I've dealt with Microsoft marketing since the early 1990s. At first, I was flattered to be noticed by the most important software company in the world. But then things began to puzzle me. An editor for a Canadian computer newspaper, for example, would asked hard questions, and Microsoft marketing wouldn't particularly answer them. That was the first thing to catch my attention.
Then strange things happened to me, and by the mid-1990s, I began to read the experiences of other editors as they finally became brave enough to expose rot behind the aura of hubris Microsoft marketing cast about the company.
These "Microsoft Chronicles" are the stories of my experiences with Microsoft marketing.
Windows NT was perhaps the biggest event for Microsoft, the operating system to lift them out of the home and small-office markets (DOS and Windows v3.x) and into the profitable world of big enterprise. We tend to forget just how crucial NT was. Today, it forms the underpinnings of Windows 2000, XP, and Vista. NT was the first operating sytem they wrote themselves. (DOS was purchased from Seattle Computer Products; Windows technology was was based on the Macintosh; and OS/2 was from IBM.) NT wasn't entirely original, of course, because Microsoft had hired David Cutler from DEC to write the NT operating system, and he used concepts from DEC's VMS operating system. (NT was short for "new technology.")
In the early 1990s, Microsoft marketing was getting us computer journalists excited about the promise of NT, and they kept emphasizing its security. Heck, they even gave us copies of their "Inside Windows NT" book Microsoft had self-published (complete with "NT Promo NonUSA" sticker). Over and over again we were told, NT was a C2-level secure system certified by the USA's National Security Agency, no less. That puzzled me, however, because security was not an issue in the early 1990s. Few comptuters were networked, and almost none connected to the outside world. In those days, the primary danger came from sharing floppy discs infected with virii.

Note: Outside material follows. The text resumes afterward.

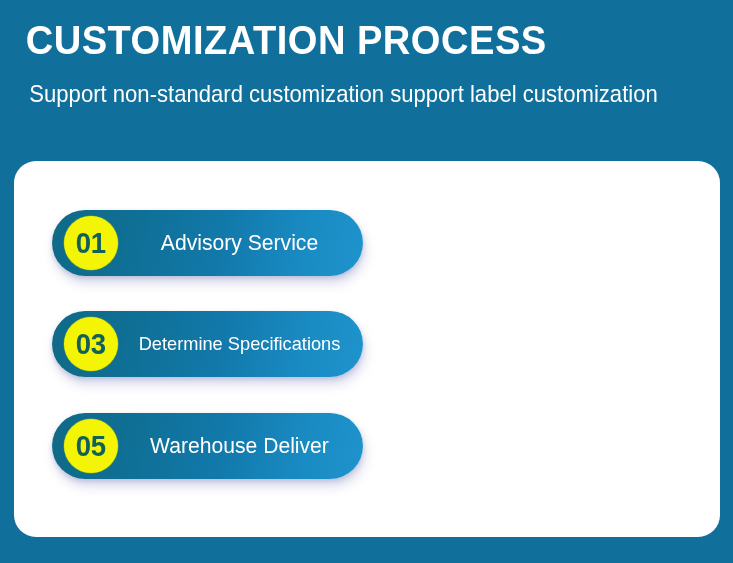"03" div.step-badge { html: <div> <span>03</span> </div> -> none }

Why did Microsoft marketing place such emphasis on C2, other than that the abbreviation rolls nicely off the tongue -- "see two." (You can read the original Microsoft spin here.) Spin is used to cover up a shortcoming. Some possible shortcomings could include:
- NT was not secure in other areas, so let's emphasize C2.
- Microsoft is insecure in its ability to sell NT to large corporations, so let's emphasize C2, which they might like.
- NT was overly secure, so let's make the problem a feature.
The last reason was the correct one. The early releases was so secure that device drivers had problems working NT. Device driver problems = perhipheral problems.
I recall the constant C2 drumbeat washing over me. The American security designation was meaningless to us Canadian journalists. And besides, this was pre-Internet, so we couldn't research what C2 actually meant.
That changed when InfoWorld's Nicholas Petreley exposed the C2 scam in 1998. (You can read his expose here.) Basically, the C2 designation was valid only if the computer has no contact with the outside world via a network -- making it useless. You won't read that in Microsoft's loftily-written "Windows NT: C2 Security Overview," and the " "Inside Windows NT" book also leaves out that detail.
The entire C2 incident reminds me of the Proctor&Gambles of the world buying endoresement seals for their toothpastes.